How to complete this task
Collect every line of the data below that contains the string "larger", treating uppercase and lowercase letters as different.

== Material provided ==

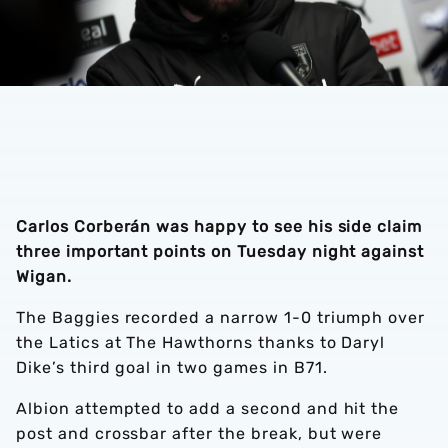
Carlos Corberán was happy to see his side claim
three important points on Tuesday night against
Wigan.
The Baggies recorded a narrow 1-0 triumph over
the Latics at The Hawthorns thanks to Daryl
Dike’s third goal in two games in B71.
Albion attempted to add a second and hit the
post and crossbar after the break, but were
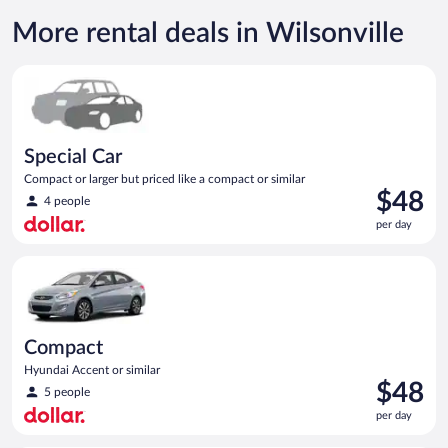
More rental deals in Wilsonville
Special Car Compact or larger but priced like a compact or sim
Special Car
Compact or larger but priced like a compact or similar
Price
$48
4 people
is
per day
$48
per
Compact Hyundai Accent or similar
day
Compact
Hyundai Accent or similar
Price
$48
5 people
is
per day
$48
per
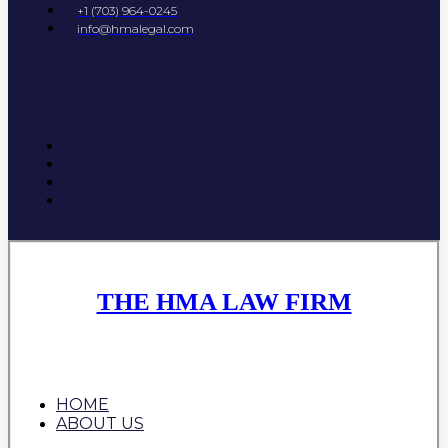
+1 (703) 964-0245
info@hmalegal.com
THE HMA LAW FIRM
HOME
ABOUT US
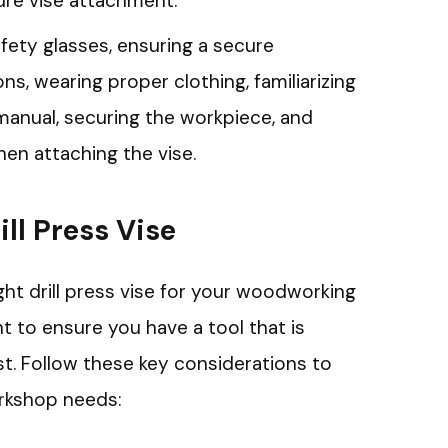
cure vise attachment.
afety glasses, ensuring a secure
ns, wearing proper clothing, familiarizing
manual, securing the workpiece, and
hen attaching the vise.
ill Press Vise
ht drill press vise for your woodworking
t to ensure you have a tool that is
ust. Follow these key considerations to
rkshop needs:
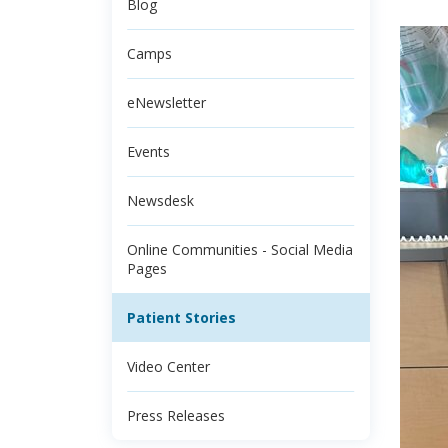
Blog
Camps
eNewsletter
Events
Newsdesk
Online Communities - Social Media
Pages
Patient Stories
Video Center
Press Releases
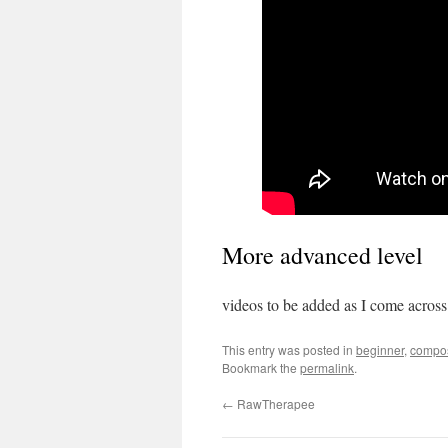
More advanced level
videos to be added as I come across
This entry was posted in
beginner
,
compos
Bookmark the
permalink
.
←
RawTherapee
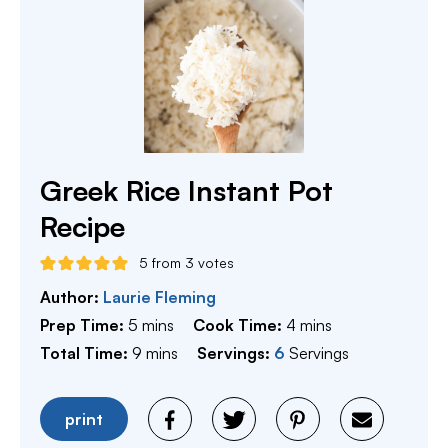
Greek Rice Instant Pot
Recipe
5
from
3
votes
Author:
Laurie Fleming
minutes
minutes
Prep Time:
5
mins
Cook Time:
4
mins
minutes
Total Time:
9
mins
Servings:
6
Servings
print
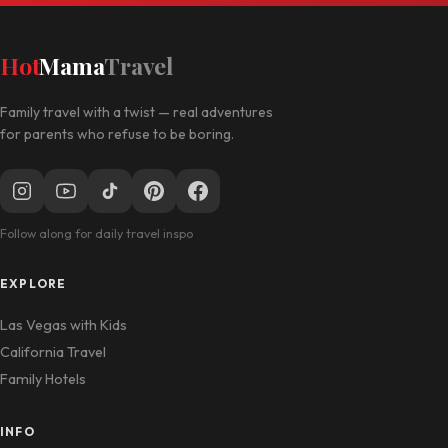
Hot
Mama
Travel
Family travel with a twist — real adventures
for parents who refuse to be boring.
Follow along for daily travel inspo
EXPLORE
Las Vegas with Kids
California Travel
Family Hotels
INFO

===

Solution
Special Car Compact or larger but priced like a compact or sim
Compact or larger but priced like a compact or similar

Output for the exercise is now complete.